LINN EXAKTの登場の意味するところ(その1)
今年登場したすべてのオーディオ機器を聴いているわけではない。
今回のオーディオショウで見て聴いたモノ、
ステレオサウンドを始めとするオーディオ雑誌での情報、
それらを総合して、私にとっての今年登場したオーディオ機器のなかで、もっとも注目すべきは、
LINNのEXAKTである。
音だけに関していえば、私にとっての今年最大の注目すへきオーディオ機器はVOXATIVであるが、
オーディオについて、オーディオのこれからについて、あれこれ考えさせられる、
その意味でEXAKTということになる。
二日前に別項「オーディオ・システムのデザインの中心(LINN EXAKT)」でも、
EXAKTのことについて書いた。
オーディオ・システムのデザインの中心に関してもそうだが、
それ以上に私がEXAKTに強い関心を抱くのは、
オーディオが音楽を聴くための道具として考えるのであれば、
オーディオの道具考として、EXAKTの機能は、
人間(聴き手)と道具(オーディオ機器)との関係性について再考を求めてくるところがある。

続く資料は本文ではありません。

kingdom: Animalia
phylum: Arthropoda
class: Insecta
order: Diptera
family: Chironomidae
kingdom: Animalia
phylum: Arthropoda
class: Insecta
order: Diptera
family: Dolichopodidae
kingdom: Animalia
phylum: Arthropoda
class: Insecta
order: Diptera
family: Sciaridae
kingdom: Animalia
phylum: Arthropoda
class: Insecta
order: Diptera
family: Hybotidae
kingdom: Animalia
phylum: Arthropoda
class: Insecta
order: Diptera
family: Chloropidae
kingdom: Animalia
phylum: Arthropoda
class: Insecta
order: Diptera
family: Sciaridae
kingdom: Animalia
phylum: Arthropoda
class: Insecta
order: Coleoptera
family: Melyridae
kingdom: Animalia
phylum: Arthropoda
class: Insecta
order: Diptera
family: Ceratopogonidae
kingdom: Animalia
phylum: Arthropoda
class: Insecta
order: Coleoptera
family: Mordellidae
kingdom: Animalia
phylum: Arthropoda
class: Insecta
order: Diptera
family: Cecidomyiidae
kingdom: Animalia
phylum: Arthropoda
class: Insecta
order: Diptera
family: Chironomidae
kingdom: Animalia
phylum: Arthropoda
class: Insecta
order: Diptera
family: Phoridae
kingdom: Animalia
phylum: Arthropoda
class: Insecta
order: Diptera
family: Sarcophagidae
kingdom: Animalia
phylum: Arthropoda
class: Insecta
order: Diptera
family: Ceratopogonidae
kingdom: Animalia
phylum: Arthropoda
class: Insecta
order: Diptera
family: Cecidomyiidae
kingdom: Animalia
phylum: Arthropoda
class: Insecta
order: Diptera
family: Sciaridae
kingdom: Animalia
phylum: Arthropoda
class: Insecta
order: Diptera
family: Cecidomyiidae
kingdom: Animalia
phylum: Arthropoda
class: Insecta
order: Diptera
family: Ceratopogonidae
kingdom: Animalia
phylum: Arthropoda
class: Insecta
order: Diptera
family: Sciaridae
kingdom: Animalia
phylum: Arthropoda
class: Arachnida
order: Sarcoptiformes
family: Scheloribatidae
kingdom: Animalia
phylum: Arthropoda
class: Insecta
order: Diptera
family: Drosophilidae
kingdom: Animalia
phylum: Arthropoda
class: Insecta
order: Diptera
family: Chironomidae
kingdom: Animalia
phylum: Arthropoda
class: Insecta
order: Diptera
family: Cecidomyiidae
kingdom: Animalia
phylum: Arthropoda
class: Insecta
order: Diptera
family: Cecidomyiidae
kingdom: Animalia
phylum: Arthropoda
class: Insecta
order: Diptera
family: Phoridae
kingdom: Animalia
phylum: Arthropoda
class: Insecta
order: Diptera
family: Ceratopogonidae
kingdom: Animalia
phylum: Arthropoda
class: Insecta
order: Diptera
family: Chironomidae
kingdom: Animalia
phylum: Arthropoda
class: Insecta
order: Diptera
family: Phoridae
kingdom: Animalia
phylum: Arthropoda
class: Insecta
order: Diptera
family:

しかもこの再考は、考えれば考えるほど楽しくなっていく感じがしている。
EXAKTのシステム全体としての価格は、なかなか高価だ。
EXAKTの音に興味を持った人でも、おいそれと手が出せる人はあまりいないかもしれない。
そんな高額なシステムだから、最初から関心がない、なんてことはいわずに、
音よりもEXAKTというシステムの意味を考えていくことは、
つまりはEXAKTということにとどまらず、
こういう機能をそなえるオーディオ機器(というよりもオーディオシステム)が登場してきたことを、
どう受けとめ、どう考えていくか、では、今年のオーディオ機器のなかではダントツである。